**Set task**
Convert the lines of the listing below into a JSON list of strings, one string per line, leaving out any blank lines.

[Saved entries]
'''
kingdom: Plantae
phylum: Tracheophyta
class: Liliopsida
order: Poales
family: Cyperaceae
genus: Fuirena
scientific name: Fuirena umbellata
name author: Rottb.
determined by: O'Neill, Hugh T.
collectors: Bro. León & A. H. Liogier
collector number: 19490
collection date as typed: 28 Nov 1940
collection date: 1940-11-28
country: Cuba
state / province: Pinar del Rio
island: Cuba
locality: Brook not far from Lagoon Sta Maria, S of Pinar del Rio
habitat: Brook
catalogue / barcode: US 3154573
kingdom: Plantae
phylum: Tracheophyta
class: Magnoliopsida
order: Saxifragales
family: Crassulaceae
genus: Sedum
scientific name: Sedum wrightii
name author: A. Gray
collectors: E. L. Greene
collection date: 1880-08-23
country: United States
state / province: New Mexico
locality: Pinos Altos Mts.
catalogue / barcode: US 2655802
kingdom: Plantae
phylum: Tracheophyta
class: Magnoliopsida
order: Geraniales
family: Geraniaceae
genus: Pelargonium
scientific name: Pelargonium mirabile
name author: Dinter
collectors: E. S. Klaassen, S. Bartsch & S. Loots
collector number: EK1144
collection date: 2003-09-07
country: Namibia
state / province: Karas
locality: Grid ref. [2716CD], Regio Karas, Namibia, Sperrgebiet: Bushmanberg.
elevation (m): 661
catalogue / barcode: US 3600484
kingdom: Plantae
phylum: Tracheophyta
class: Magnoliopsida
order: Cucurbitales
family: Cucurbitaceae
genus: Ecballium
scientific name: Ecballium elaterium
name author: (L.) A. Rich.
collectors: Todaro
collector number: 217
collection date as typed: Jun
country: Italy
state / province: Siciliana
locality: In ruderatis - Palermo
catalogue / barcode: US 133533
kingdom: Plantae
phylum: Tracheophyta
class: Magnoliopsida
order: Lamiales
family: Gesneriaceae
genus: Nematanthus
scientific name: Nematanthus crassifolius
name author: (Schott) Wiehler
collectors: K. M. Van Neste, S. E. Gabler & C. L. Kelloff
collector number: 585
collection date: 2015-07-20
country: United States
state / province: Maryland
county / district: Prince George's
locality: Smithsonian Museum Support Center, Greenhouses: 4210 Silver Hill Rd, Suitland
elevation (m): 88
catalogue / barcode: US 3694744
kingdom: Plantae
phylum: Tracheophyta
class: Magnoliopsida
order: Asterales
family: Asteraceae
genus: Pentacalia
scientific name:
'''
**Right answer**
[
  "kingdom: Plantae",
  "phylum: Tracheophyta",
  "class: Liliopsida",
  "order: Poales",
  "family: Cyperaceae",
  "genus: Fuirena",
  "scientific name: Fuirena umbellata",
  "name author: Rottb.",
  "determined by: O'Neill, Hugh T.",
  "collectors: Bro. León & A. H. Liogier",
  "collector number: 19490",
  "collection date as typed: 28 Nov 1940",
  "collection date: 1940-11-28",
  "country: Cuba",
  "state / province: Pinar del Rio",
  "island: Cuba",
  "locality: Brook not far from Lagoon Sta Maria, S of Pinar del Rio",
  "habitat: Brook",
  "catalogue / barcode: US 3154573",
  "kingdom: Plantae",
  "phylum: Tracheophyta",
  "class: Magnoliopsida",
  "order: Saxifragales",
  "family: Crassulaceae",
  "genus: Sedum",
  "scientific name: Sedum wrightii",
  "name author: A. Gray",
  "collectors: E. L. Greene",
  "collection date: 1880-08-23",
  "country: United States",
  "state / province: New Mexico",
  "locality: Pinos Altos Mts.",
  "catalogue / barcode: US 2655802",
  "kingdom: Plantae",
  "phylum: Tracheophyta",
  "class: Magnoliopsida",
  "order: Geraniales",
  "family: Geraniaceae",
  "genus: Pelargonium",
  "scientific name: Pelargonium mirabile",
  "name author: Dinter",
  "collectors: E. S. Klaassen, S. Bartsch & S. Loots",
  "collector number: EK1144",
  "collection date: 2003-09-07",
  "country: Namibia",
  "state / province: Karas",
  "locality: Grid ref. [2716CD], Regio Karas, Namibia, Sperrgebiet: Bushmanberg.",
  "elevation (m): 661",
  "catalogue / barcode: US 3600484",
  "kingdom: Plantae",
  "phylum: Tracheophyta",
  "class: Magnoliopsida",
  "order: Cucurbitales",
  "family: Cucurbitaceae",
  "genus: Ecballium",
  "scientific name: Ecballium elaterium",
  "name author: (L.) A. Rich.",
  "collectors: Todaro",
  "collector number: 217",
  "collection date as typed: Jun",
  "country: Italy",
  "state / province: Siciliana",
  "locality: In ruderatis - Palermo",
  "catalogue / barcode: US 133533",
  "kingdom: Plantae",
  "phylum: Tracheophyta",
  "class: Magnoliopsida",
  "order: Lamiales",
  "family: Gesneriaceae",
  "genus: Nematanthus",
  "scientific name: Nematanthus crassifolius",
  "name author: (Schott) Wiehler",
  "collectors: K. M. Van Neste, S. E. Gabler & C. L. Kelloff",
  "collector number: 585",
  "collection date: 2015-07-20",
  "country: United States",
  "state / province: Maryland",
  "county / district: Prince George's",
  "locality: Smithsonian Museum Support Center, Greenhouses: 4210 Silver Hill Rd, Suitland",
  "elevation (m): 88",
  "catalogue / barcode: US 3694744",
  "kingdom: Plantae",
  "phylum: Tracheophyta",
  "class: Magnoliopsida",
  "order: Asterales",
  "family: Asteraceae",
  "genus: Pentacalia",
  "scientific name:"
]